In the third scenario, depicted in Figure 9, the following changes are introduced to observe the effect of energy prices in the composition of the charging profiles: (1) Opportunity cost is removed, (2) Energy prices are introduced, being cheaper from slot 15 onwards. The expected effects are: (1) Due to the target slot constraint for EV0, it will still be charged in the first phase of the time horizon, and (2) Due to the energy prices and more specifically the monetary reduction of the prices from slot 15, the delivery of energy to EV1 and EV2 will be allocated mainly after slot 15. Approximately the same input is used with these differences: we considered Supply point max. power equal to 8 kW, Supply point min. power equal to −8 kW, Energy price is 1 at slots 0 to 15, and 0 at slots 15 to 23 while the target slot for the first vehicle is 1.5 h instead of 6 h. It is highlighted that the limitation of power is strictly fulfilled during the experiment, achieving at the same time the target State of Charge in the three vehicles foreseen.

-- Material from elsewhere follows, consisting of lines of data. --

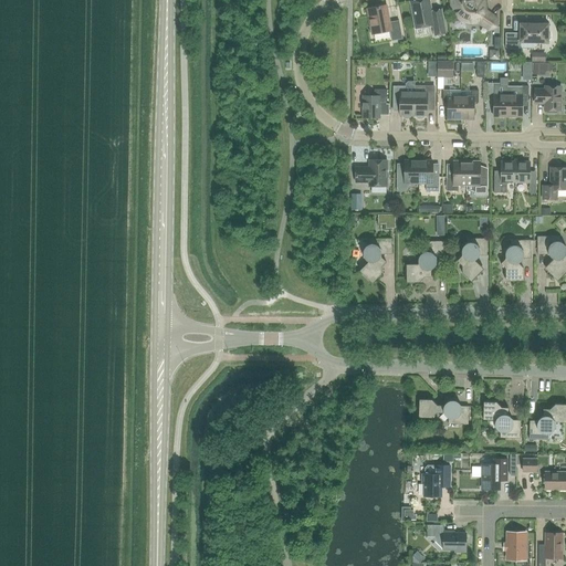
[(429,0),(418,0),(410,1),(416,29),(433,25),(435,35),(446,33),(441,10),(431,11),(429,0)]
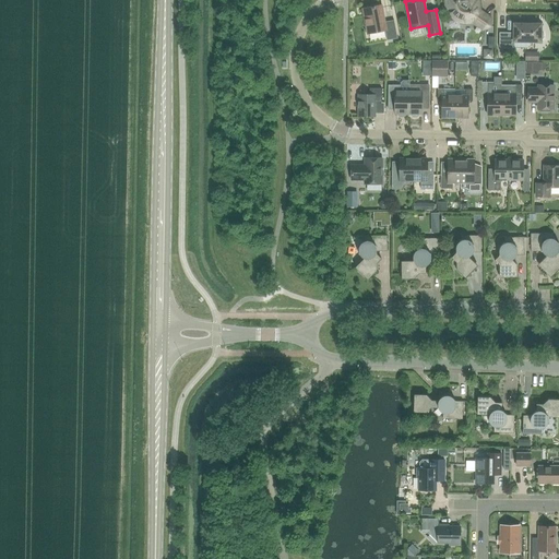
[(443,0),(445,8),(447,10),(447,11),(448,12),(448,13),(449,14),(450,16),(454,15),(458,18),(459,22),(460,23),(462,23),(464,23),(465,23),(466,23),(468,23),(470,23),(472,22),(483,30),(490,26),(490,18),(479,11),(477,0),(476,0),(475,0),(443,0)]
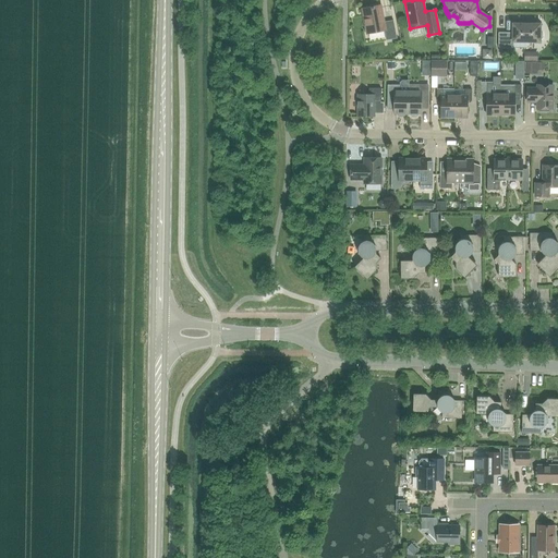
[(384,22),(380,7),(362,10),(367,34),(385,31),(386,39),(396,37),(393,21),(384,22)]
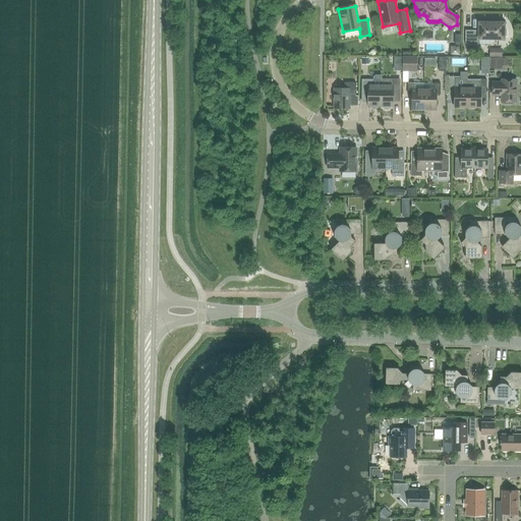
[(465,31),(465,45),(479,45),(479,39),(504,39),(504,38),(506,37),(507,36),(507,32),(506,31),(504,30),(504,22),(478,22),(478,31),(465,31)]
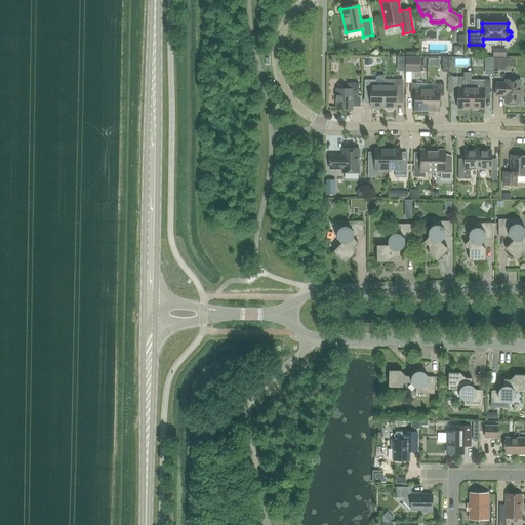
[(493,57),(506,57),(507,49),(493,48),(493,57)]
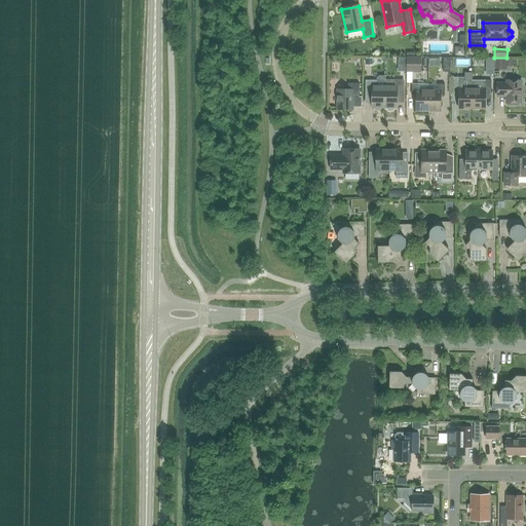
[(421,58),(413,58),(406,58),(406,72),(421,72),(421,58)]
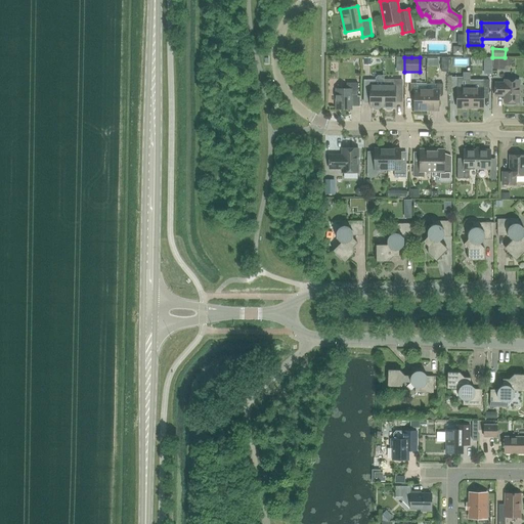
[(505,70),(505,58),(493,58),(493,70),(505,70)]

As can be seen in Figure 10, representing a situation in which there are no limitations to the energy injection, vehicles receive more energy when more energy is available, so that vehicles have a charge that is approximately linear. Figure 11, representing a situation with limitations during the last part of the charge, shows that SCT determines to charge vehicles before these limitations. Figure 12, corresponding to the lowest energy prices, depicts that SCT determines to charge vehicles mainly in this period.

6. Conclusions

The presented study aims to develop a suitable charging management system, TwinEV module, to address different users’ needs (drivers and grid operators) in the electro-mobility value chain, providing a more user-central and cooperative approach to the EV charging processes. The TwinEV module considers real experiences and results from e-mobility agents and grid operators who exchange information to achieve optimum functional e-mobility systems. The ability of implementing smart charging strategies on charging points gives the possibility to outsource data, allowing the optimization of energy-related costs. This is an enabler for the utilization of renewable energy sources and the participation of the active actors in the smart grid management. Considering a user-oriented approach, the usage of real-time response applications provides the user with a variety of functionalities. They allow the user to enjoy an optimum EV charging experience ensuring lower costs if flexibility requests could be applied. Additionally, the user preferences are the main factor-optimizing strategies, while the desired state of charge is the definer of the timing of unplugging the EV. The proposed optimization model (1) processes inputs related to the grid, the battery or demand/consumption predictions, (2) applies their constraints, and finally (3) generates a charge curve approaching the objective function. Three scenarios are tested, corresponding to three different situations where SCT algorithm calculates the charging profile for three EVs charging: (a) Situation without relevant constraints, (b) Situation considering restrictions ordered by grid operators, and (c) Situation considering energy prices. Based on the validation, the output for a situation without relevant constraints shows that vehicles receive more energy when more energy is available, the output for considering restrictions ordered by grid operators shows that the tool determines to charge vehicles before these restrictions while the output considering energy prices depicts that the determines to charge vehicles mainly in this period. A first prototype of TwinEV module is also deployed and tested in an isolated attempt. The testing includes a significant amount of use cases for drivers, grid operators, and dashboard variations.

The smart charging strategies of the TwinEV module could be implemented in real life by different kinds of users. For example, e-mobility agents and grid operators could exchange information to achieve optimum functional e-mobility systems, while users could enjoy an optimized charging experience through the usage of real-time response applications.